╭─ EXTRAIT

Une armée soumise à la réserve habituelle, mais qui n’en peut plus de passer pour la lampiste de décisions politiques inconséquentes. Les généraux américains sont depuis longtemps au bord de la révolte, et le font savoir de plus en plus ouvertement. Ils ont l’expérience des conflits perdus ces dernières années, et savent que la voix choisie en Irak est une impasse véritable, dont ils ne sortiront pas grandis, bien au contraire. Le départ annoncé, s’il a lieu un jour, plongera le pays dans le chaos, tout le monde le sait, à part que ce chaos n’est pas le fruit du hasard, mais celui d’une décision politique. Une décision qui n’est même pas celle d’un gouvernement, mais bien celle d’un lobby militaire dont le but n’est pas de gagner une guerre, mais de vendre le maximum d’appareils et d’armes afin de satisfaire une poignée de milliardaires, dont plusieurs à la tête du pays. Le but n’est plus de gagner les guerres, donc, mais bien de les faire durer le plus longtemps possible. En ponctionnant au maximum les citoyens américains, dont une majeure partie des impôts sert à nourrir ce lobby militaire dont Eisenhower nous avait prévenus de se méfier. Des citoyens leurrés par une propagande et par le manque de diffusion des erreurs journalières de cette armée tombée aux mains des société privées, qui font désormais la loi, celle du plus fort et du plus offrant.

╰─

■ **DÉFIS**
1 – Relevez, dans l'ordre, chaque mot placé juste après « dont » dans l'extrait.
2 – Reproduisez les enregistrements en partant de leur début et en terminant par la ligne qui contient "Here are the", cette ligne incluse.
L'extrait et les enregistrements sont deux documents indépendants l'un de l'autre.

╭─ DONNÉES FOURNIES

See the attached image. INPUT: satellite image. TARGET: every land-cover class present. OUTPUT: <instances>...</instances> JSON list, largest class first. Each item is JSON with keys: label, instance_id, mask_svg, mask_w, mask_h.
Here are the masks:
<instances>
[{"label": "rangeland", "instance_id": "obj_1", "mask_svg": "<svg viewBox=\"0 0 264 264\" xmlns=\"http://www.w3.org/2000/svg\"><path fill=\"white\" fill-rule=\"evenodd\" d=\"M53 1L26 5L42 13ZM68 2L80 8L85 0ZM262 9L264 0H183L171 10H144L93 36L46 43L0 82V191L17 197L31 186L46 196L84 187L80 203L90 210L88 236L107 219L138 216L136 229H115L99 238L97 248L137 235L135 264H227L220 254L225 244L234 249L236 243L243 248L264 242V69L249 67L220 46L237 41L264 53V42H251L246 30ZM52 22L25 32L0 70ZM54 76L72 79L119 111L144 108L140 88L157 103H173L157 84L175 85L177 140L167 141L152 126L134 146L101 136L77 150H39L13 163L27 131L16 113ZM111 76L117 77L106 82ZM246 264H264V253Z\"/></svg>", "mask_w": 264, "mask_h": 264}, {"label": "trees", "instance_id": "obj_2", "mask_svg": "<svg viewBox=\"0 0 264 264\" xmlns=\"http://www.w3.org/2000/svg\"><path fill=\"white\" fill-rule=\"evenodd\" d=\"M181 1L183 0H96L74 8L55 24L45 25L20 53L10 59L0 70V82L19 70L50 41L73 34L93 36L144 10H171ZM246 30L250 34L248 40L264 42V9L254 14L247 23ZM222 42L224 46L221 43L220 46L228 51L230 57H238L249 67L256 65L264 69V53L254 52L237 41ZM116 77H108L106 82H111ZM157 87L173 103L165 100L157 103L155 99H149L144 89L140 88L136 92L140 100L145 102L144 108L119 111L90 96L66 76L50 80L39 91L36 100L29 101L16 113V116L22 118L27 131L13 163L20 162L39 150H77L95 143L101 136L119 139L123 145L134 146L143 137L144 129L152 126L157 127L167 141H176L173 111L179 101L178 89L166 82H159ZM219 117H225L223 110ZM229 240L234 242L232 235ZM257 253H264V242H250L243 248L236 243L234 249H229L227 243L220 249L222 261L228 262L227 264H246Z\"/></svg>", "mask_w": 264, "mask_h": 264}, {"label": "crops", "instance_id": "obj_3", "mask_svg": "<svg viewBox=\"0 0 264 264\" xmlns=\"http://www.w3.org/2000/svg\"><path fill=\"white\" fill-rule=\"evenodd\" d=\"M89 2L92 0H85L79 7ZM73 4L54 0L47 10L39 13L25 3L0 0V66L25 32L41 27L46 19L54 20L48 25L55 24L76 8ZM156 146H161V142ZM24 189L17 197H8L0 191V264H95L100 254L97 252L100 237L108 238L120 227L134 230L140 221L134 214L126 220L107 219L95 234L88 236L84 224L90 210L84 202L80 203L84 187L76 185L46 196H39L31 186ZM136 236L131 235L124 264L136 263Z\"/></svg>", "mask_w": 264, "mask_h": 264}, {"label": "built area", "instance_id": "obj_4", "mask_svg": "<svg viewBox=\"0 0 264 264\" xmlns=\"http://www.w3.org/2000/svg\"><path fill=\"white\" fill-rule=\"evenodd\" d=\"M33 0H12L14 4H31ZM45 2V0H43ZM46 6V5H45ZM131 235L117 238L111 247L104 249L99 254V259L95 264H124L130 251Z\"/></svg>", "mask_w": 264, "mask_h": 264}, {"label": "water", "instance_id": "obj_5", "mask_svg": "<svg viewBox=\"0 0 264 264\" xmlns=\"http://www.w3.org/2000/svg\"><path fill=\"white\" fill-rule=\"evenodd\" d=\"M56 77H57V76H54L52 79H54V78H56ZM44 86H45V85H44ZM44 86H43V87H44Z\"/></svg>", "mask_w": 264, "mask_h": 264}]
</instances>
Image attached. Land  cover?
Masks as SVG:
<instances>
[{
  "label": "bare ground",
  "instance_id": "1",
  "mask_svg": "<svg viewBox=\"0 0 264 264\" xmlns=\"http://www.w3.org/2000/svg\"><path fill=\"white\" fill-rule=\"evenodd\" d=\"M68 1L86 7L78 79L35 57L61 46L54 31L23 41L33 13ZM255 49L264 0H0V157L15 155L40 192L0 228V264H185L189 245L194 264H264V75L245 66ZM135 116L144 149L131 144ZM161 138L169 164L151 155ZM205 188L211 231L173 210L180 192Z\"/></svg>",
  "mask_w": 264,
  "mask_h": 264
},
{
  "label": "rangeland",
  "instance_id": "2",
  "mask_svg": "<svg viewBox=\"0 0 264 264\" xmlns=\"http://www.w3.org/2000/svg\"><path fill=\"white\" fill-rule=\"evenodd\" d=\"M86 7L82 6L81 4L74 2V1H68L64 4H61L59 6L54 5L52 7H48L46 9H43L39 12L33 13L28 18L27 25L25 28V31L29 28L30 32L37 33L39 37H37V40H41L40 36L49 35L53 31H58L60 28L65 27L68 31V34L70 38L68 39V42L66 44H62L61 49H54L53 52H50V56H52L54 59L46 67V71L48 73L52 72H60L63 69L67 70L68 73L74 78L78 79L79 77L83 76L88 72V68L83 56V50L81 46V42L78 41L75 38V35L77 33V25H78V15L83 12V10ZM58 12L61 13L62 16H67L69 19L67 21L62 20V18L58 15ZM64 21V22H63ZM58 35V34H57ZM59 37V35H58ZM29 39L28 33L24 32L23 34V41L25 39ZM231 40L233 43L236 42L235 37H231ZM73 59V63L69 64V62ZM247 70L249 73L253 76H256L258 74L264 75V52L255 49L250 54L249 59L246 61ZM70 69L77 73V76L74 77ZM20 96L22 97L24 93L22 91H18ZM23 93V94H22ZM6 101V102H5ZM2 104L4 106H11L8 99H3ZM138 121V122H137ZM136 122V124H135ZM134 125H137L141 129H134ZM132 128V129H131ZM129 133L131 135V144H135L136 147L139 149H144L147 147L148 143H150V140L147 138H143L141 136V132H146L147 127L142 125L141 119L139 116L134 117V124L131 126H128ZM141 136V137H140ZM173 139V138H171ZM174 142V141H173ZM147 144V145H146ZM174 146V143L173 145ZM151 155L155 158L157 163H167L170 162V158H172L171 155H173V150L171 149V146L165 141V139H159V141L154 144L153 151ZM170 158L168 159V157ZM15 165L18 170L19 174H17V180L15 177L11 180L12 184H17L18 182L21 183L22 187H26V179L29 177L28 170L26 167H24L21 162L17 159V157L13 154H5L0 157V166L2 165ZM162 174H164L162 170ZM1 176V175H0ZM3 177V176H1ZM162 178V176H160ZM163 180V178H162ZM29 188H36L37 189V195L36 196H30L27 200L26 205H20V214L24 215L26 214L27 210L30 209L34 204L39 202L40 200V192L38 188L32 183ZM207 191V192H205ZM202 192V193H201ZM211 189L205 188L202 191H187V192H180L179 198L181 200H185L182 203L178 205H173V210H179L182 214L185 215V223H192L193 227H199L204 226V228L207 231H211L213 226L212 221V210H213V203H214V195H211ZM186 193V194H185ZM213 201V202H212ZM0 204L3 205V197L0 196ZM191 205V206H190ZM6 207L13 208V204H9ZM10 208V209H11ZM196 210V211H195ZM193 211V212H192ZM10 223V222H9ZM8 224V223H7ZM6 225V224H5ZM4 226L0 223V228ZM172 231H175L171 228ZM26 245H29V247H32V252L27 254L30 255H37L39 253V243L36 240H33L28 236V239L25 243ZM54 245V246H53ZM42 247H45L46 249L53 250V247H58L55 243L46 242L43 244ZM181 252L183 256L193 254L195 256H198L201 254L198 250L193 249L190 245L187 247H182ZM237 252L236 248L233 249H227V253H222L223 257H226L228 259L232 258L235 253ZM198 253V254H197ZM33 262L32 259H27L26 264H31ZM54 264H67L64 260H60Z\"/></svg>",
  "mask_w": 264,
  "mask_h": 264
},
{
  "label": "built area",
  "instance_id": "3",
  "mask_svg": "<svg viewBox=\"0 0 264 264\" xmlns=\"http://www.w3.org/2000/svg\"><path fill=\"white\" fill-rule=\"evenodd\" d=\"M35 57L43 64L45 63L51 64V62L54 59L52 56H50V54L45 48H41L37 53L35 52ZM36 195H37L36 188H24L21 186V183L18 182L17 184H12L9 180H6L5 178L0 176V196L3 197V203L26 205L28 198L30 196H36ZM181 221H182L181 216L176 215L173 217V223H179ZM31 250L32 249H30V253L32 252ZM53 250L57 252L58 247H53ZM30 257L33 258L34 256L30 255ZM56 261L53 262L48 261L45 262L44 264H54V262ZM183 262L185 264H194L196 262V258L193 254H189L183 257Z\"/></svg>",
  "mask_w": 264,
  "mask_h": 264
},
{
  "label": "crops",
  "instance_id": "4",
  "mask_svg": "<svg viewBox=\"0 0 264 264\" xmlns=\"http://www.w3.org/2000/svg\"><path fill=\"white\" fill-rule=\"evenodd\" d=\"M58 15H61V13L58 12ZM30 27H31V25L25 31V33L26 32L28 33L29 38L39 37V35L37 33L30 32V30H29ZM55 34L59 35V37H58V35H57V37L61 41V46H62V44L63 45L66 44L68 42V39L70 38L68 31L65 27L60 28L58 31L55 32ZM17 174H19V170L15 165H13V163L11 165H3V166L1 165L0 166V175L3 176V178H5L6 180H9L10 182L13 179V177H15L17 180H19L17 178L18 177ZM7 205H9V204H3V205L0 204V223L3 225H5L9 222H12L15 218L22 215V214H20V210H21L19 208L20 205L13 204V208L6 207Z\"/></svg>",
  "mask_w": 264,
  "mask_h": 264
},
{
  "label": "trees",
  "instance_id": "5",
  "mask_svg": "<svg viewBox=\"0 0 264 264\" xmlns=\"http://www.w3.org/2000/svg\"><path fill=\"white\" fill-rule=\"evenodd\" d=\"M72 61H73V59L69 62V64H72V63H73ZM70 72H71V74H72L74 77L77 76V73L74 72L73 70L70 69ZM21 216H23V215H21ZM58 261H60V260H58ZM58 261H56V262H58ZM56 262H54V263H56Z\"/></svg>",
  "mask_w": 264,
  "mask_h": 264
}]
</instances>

╰─

■ **RÉPONSES PAR DÉFI**
1 – ils, le, plusieurs, une, Eisenhower

2 –
See the attached image. INPUT: satellite image. TARGET: every land-cover class present. OUTPUT: <instances>...</instances> JSON list, largest class first. Each item is JSON with keys: label, instance_id, mask_svg, mask_w, mask_h.
Here are the masks:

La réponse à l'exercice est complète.